▶ **EXTRACTO DE PÁGINA**
Fragmento de la crónica "Té moruno en la Ciudad Universitaria" (17 de diciembre de 1938)
Entré en el pabellón donde tiene instalado su cuartel general el Mando de la Ciudad Universitaria. Es este un edificio moderno pero de una sólida construcción, que, a pesar de los innumerables impactos que ha sufrido, mantiene en pie todas sus murallas carcomidas, sí, por la viruela de los obuses. Entré al sótano de este edificio. La primera habitación en la que penetré es un hall de grandes proporciones. En una atmósfera de humo y de penumbras, como una escena de película misteriosa, una compañía de moros, o sea, una Mehal-la, descansaba formando grupitos constituidos por las escuadras de dicha compañía. En el centro de cada escuadra ardía un candil y un brasero chisporroteaba su fuego en lumbre alborozada, cuyos resplandores iluminaban el bronce de las caras morunas de esos soldados que, sentados a la usanza marroquí, con las piernas cruzadas y sobre el suelo, formaban sus tertulias extrañas y alucinantes. Sobre los braseros se doraban trozos de cordero fresco engarzados en pequeños alambres. Eran los clásicos “pinchitos” de los moros. Sobre otros braseros hervía el agua para el té. Los moros, de acuerdo a sus inalterables ritos religiosos, vivían aquellos días el Ramadán, precepto durante el cual no pueden comer ni beber nada absolutamente durante el día.

▶ **TAREAS**
a. En la crónica sobre el té moruno, ¿qué se doraba sobre los braseros?
b. Prolongue la crónica sobre el té moruno a partir de su última oración.

Datos del texto extraído de la página
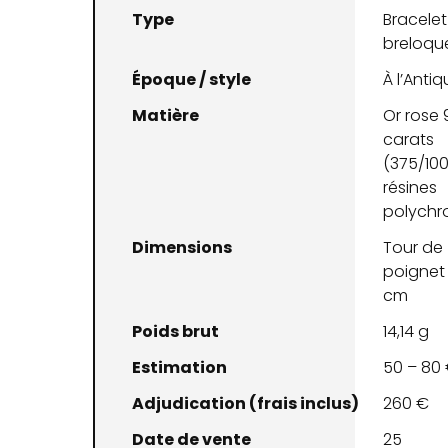
Type
Bracelet
breloqu
Époque / style
À l’Anti
Matière
Or rose 
carats
(375/100
résines
polych
Dimensions
Tour de
poignet 
cm
Poids brut
14,14 g
Estimation
50 – 80
Adjudication (frais inclus)
260 €
Date de vente
25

▶ **RESPUESTAS DEL EJERCICIO**
a. Trozos de cordero fresco engarzados en pequeños alambres.

b.
No supe contenerme a la curiosidad de observar de cerca estas costumbres morunas y acepté la invitación, hospitalaria y gentil, de unos moros que me invitaron a hacerles compañía. Doblé mis piernas en cruz y me senté sobre el suelo entre un grupo de estos bravos soldados, alternando con ellos con una naturalidad tal que parecíamos viejos amigos. Es que el moro es así, extraordinariamente hospitalario y afable.
Con ciertas dificultades, logré establecer conversación en castellano con mis contertulios. Me contaron, a instancias mías, las batallas en que había tomado parte, los episodios heroicos que habían vivido, y en todas estas narraciones pude ver el fervoroso, el entrañable cariño, respeto y admiración que rayan en lo religioso que todos los moros sienten por Franco. También me hablaron con apasionamiento de muchos otros Generales, Jefes y Oficiales españoles, a cuyas órdenes directas han combatido.
Los detalles, las sugerencias y la influencia de aquel ambiente se adherían a mi espíritu embriagándole con su exótica belleza como en un escenario de leyenda. Y mientras los moros yantaban sus platos olorosos a especias y bebían el dorado brebaje moruno, yo recorría con mi imaginación –en esos momentos lanzada en vertiginoso galope– los lugares espeluznantes donde crepitaba la guerra como un Apocalipsis lejano, y sin embargo a escasos metros de nosotros.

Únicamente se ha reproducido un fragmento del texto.